**Your task:** Please return each entry exactly as it appears, but not the pictures.

**Extracted records:**
┌──
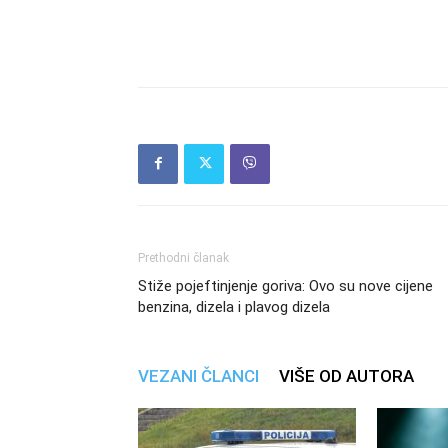
Prethodni članak
Stiže pojeftinjenje goriva: Ovo su nove cijene
benzina, dizela i plavog dizela
VEZANI ČLANCI
VIŠE OD AUTORA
└──
**Solution for this problem:**
Prethodni članak
Stiže pojeftinjenje goriva: Ovo su nove cijene
benzina, dizela i plavog dizela
VEZANI ČLANCI
VIŠE OD AUTORA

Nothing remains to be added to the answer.